- **What you should do**: Return the lines below unchanged, from the first one through the line containing "scientific name: Lon hobomok", including that line.

***

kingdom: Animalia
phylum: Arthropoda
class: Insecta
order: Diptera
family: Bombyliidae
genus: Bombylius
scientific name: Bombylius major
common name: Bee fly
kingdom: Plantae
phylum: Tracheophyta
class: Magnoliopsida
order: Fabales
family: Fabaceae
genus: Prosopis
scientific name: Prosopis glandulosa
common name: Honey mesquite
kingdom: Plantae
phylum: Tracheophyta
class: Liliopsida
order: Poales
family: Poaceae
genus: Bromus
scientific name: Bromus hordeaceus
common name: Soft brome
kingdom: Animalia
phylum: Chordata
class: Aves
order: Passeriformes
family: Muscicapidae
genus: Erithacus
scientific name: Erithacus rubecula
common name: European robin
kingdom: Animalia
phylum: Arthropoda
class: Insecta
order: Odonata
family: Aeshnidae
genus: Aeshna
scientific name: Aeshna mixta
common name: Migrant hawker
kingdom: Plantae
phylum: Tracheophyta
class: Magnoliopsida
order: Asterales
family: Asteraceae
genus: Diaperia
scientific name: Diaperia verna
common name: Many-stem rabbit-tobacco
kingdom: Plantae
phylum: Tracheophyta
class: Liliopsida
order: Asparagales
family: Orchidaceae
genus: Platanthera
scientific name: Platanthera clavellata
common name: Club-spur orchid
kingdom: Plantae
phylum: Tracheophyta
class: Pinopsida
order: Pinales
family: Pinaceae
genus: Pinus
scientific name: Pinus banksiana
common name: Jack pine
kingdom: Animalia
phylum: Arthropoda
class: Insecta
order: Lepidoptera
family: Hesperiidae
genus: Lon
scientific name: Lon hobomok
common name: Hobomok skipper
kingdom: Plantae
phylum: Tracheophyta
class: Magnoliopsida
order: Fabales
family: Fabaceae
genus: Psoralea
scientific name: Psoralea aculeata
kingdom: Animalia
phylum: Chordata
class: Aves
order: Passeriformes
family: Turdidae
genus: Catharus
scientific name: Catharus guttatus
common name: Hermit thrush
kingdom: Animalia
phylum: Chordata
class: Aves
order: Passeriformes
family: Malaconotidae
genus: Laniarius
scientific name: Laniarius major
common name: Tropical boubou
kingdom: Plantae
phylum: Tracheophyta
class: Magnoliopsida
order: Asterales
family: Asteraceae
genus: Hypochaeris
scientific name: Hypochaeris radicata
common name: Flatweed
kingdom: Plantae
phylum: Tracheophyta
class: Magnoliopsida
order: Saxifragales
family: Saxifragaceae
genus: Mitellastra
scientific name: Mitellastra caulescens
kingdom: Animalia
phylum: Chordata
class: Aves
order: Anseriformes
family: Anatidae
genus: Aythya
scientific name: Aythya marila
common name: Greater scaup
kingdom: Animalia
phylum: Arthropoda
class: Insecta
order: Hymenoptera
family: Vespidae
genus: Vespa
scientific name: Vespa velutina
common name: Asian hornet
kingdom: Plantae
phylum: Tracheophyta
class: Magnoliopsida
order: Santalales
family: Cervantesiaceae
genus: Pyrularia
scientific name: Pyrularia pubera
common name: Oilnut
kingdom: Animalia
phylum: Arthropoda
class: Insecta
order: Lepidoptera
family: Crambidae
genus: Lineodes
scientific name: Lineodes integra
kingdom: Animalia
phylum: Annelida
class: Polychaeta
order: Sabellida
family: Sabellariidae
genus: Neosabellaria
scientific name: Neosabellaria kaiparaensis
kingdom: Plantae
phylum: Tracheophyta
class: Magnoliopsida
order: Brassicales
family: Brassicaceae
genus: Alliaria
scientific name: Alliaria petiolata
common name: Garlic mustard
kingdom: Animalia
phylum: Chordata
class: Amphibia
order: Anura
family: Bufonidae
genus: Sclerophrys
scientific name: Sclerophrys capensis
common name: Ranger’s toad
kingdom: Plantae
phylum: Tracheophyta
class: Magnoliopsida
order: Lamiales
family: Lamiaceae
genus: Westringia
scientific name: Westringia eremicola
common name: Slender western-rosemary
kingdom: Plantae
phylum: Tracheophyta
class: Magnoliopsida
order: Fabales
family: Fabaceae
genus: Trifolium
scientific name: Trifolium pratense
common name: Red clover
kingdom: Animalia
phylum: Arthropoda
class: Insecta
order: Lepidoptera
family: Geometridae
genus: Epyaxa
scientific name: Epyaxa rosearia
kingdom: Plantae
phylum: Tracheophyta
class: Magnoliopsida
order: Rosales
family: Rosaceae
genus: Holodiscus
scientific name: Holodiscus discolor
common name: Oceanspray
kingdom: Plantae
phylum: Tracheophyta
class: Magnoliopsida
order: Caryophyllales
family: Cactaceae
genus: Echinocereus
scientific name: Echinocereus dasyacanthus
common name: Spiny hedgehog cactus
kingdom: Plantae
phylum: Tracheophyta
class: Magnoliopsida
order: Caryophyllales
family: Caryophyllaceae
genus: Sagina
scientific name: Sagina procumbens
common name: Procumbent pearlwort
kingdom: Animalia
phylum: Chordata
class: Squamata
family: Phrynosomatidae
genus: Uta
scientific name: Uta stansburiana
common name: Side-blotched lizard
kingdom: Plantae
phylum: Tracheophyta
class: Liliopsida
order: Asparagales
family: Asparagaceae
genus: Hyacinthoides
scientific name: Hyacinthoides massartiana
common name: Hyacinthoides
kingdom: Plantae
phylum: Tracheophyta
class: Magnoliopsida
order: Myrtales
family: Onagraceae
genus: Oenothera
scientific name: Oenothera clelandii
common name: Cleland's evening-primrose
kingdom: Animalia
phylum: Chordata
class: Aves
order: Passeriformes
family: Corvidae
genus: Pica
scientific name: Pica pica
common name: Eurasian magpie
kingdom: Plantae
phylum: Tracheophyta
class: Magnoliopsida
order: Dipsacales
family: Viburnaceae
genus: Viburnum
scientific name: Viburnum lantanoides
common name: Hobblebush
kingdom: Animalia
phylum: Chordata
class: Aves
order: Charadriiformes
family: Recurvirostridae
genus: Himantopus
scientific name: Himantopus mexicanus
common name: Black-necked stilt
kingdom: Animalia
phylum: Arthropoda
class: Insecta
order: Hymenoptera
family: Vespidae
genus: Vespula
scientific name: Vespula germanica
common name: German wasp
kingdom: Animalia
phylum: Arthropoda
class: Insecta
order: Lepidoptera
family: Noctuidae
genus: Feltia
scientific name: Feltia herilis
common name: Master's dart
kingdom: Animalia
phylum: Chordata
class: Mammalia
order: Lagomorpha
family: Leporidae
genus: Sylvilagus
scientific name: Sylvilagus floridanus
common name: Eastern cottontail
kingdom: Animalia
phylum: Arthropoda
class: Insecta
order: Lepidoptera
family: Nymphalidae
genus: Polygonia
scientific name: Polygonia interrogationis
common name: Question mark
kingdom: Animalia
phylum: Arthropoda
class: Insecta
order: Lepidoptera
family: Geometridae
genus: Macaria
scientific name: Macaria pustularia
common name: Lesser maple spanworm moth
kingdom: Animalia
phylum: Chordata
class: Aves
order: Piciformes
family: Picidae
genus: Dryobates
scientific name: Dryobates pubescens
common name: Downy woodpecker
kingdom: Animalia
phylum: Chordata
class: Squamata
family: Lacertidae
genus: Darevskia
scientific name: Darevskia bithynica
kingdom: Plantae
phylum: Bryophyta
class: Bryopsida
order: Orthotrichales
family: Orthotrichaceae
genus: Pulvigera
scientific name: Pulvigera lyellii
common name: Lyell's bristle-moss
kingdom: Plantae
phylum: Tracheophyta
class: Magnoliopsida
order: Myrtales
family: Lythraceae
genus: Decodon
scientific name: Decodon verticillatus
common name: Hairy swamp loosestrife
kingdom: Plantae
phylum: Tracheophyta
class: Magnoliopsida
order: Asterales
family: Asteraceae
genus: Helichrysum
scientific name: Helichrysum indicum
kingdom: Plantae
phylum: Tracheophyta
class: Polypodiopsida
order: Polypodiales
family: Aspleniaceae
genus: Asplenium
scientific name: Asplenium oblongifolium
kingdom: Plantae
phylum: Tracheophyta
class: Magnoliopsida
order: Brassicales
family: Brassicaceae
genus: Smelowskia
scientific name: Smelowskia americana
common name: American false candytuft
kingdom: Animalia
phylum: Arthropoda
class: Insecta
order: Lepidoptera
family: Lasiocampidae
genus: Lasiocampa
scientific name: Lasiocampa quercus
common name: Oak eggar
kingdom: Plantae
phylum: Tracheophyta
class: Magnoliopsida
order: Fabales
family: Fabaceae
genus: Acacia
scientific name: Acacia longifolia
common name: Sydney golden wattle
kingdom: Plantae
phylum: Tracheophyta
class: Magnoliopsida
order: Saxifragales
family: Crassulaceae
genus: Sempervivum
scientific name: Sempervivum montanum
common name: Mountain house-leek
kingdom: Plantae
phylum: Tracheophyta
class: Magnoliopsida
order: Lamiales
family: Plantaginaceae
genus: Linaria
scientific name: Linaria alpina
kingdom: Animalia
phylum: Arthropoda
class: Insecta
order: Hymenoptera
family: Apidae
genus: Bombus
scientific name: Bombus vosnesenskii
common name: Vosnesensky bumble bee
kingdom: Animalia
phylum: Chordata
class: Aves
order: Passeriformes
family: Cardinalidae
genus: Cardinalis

***

- **Expected answer**:
kingdom: Animalia
phylum: Arthropoda
class: Insecta
order: Diptera
family: Bombyliidae
genus: Bombylius
scientific name: Bombylius major
common name: Bee fly
kingdom: Plantae
phylum: Tracheophyta
class: Magnoliopsida
order: Fabales
family: Fabaceae
genus: Prosopis
scientific name: Prosopis glandulosa
common name: Honey mesquite
kingdom: Plantae
phylum: Tracheophyta
class: Liliopsida
order: Poales
family: Poaceae
genus: Bromus
scientific name: Bromus hordeaceus
common name: Soft brome
kingdom: Animalia
phylum: Chordata
class: Aves
order: Passeriformes
family: Muscicapidae
genus: Erithacus
scientific name: Erithacus rubecula
common name: European robin
kingdom: Animalia
phylum: Arthropoda
class: Insecta
order: Odonata
family: Aeshnidae
genus: Aeshna
scientific name: Aeshna mixta
common name: Migrant hawker
kingdom: Plantae
phylum: Tracheophyta
class: Magnoliopsida
order: Asterales
family: Asteraceae
genus: Diaperia
scientific name: Diaperia verna
common name: Many-stem rabbit-tobacco
kingdom: Plantae
phylum: Tracheophyta
class: Liliopsida
order: Asparagales
family: Orchidaceae
genus: Platanthera
scientific name: Platanthera clavellata
common name: Club-spur orchid
kingdom: Plantae
phylum: Tracheophyta
class: Pinopsida
order: Pinales
family: Pinaceae
genus: Pinus
scientific name: Pinus banksiana
common name: Jack pine
kingdom: Animalia
phylum: Arthropoda
class: Insecta
order: Lepidoptera
family: Hesperiidae
genus: Lon
scientific name: Lon hobomok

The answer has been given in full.